Tia Biló: a perseverança para manter viva a memória de Julião Ramos

* Por Marileia Maciel. Jornalista e moradora do bairro do Laguinho 

“Eu tinha mamãe eu tinha, eu tinha meu passarinho, estava preso na gaiola, bateu asas e foi embora…”

Esse ladrão cantado na voz poderosa da Tia Biló chamava o povo de volta pra roda de marabaixo, por mais cansados que estivessem, porque era força e fé que saia dessa mulher, única filha de Julião Ramos que ainda vivia entre nós. Hoje ela se despediu como um passarinho, bateu asas e voou, depois de 96 anos criando filhos, netos e bisnetos, recebendo fieis e marabaixeiros em sua casa, repassando ensinamentos e contando histórias permitidas por sua memória carregada de lembranças e saudades de seus antepassados.

“Pra onde tu vais rapaz? Eu vou fazer minha morada lá pros campos do Laguinho…”

Benedita Gulilherma Ramos nasceu em Macapá, no ano de 1925, e presenciou o nascimento da cidade, brincou no antigo Largo de São João, onde as famílias negras firmaram a Vila de Santa Engrácia, dançavam o marabaixo e professavam a fé na Santíssima Trindade e Divino Espírito Santo. Quando estas famílias saíram do centro de Macapá, carregando a meninada e seus poucos pertences, tocando caixas e entoando ladrões e lamentos e começaram a ocupar onde hoje é Laguinho e Santa Rita, antes Favela, Tia Biló veio junto com o pai e mãe, Januária Simplícia Ramos e os irmãos Martinho, Joaquim, Apolinário e Felícia, iniciar a povoação deste reduto negro.

> **Instrução 1**: Diga se cada afirmação concorda com o texto sobre Tia Biló, respondendo sim ou não e citando as palavras do texto que decidem: (a) Tia Biló nasceu em Macapá em 1925; (b) a mãe de Tia Biló se chamava Felícia; (c) Tia Biló era a única filha de Julião Ramos ainda viva.
> **Instrução 2**: De acordo com o texto sobre Tia Biló, onde as famílias negras firmaram a Vila de Santa Engrácia?
> **Instrução 3**: Prossiga com o texto sobre Tia Biló a partir da última frase apresentada.
A listagem não é necessária para este exercício.

> **Dados registrados**:

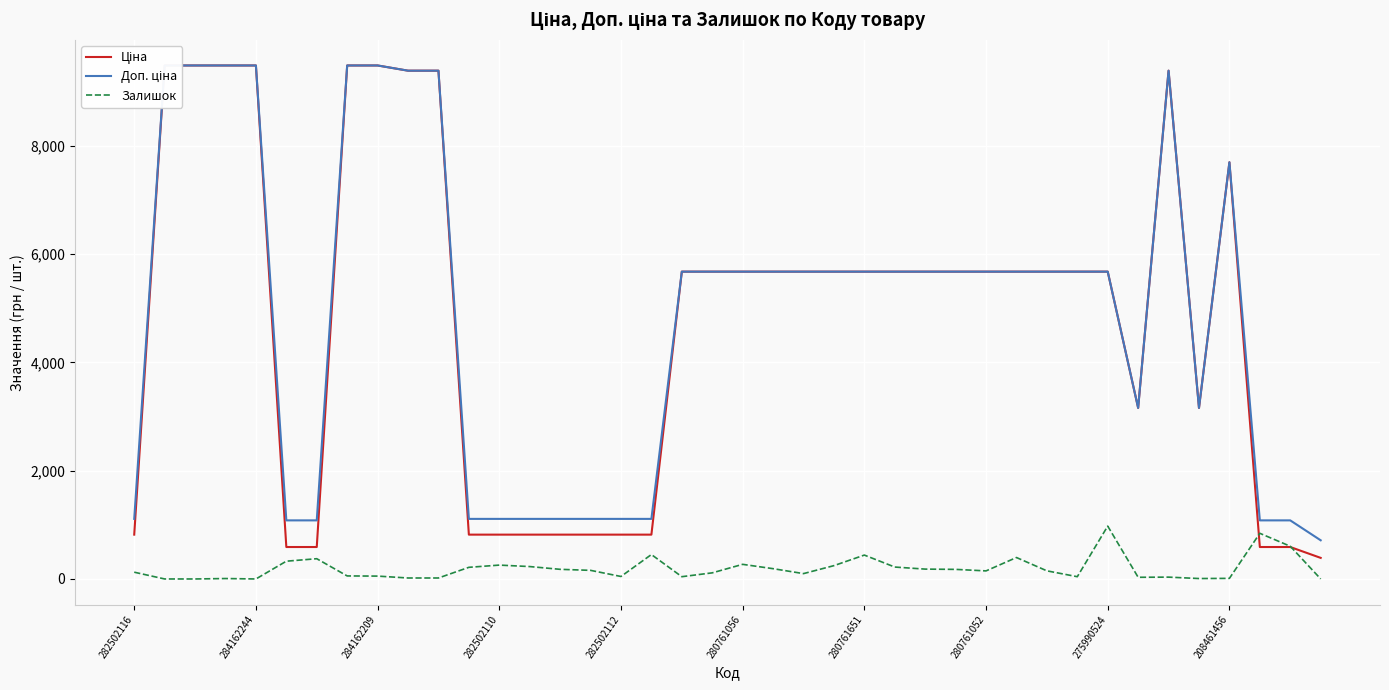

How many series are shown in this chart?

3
==
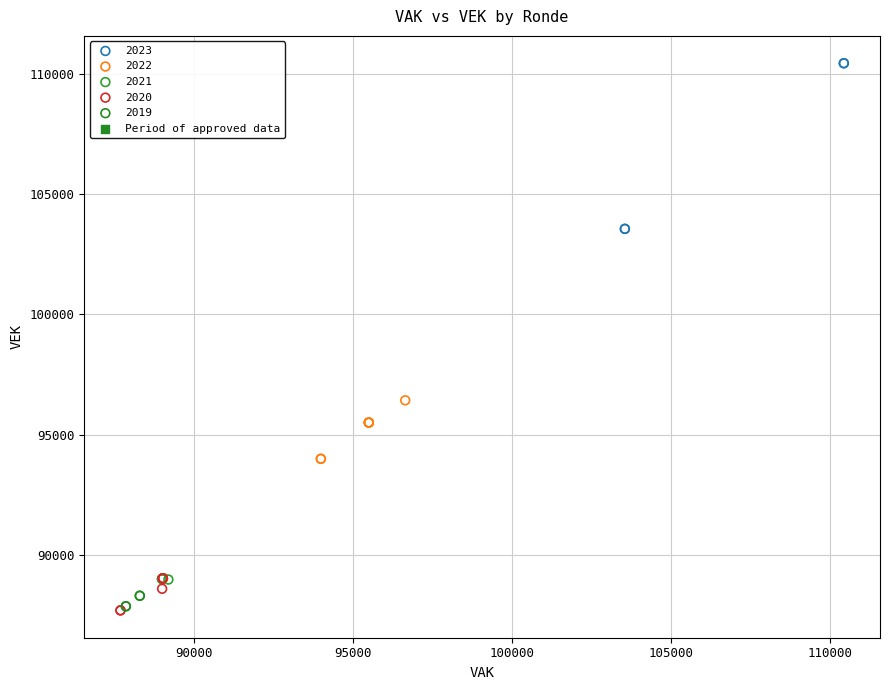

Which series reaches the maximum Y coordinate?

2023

> **Espaço da resposta 1**:
(a) Sim: "nasceu em Macapá, no ano de 1925".
(b) Não: "pai e mãe, Januária Simplícia Ramos".
(c) Sim: "única filha de Julião Ramos que ainda vivia entre nós".

> **Espaço da resposta 2**: No antigo Largo de São João.

> **Espaço da resposta 3**:
“…Eu tenho fé em Deus e na sagrada Maria, a quem Deus promete não falta, serei feliz algum dia…”

A família foi se despedindo deste mundo, e ficou tia Biló, com seus descendentes, assumindo a responsabilidade de manter o legado deixado. Ela esteve até ontem entre nós, mantendo as tradições e a fé em torno das coroas, fitas, murtas e mastros, símbolos da resistência, que fazem parte do ambiente místico da casa do mestre Julião Ramos, onde se respira ancestralidade, da frente, onde as rodas de marabaixo acontecem e os mastros são erguidos, passando pela sala, dos santos e coroas, até a cozinha, onde as refeições são preparadas e servidas durante o período do Ciclo do Marabaixo.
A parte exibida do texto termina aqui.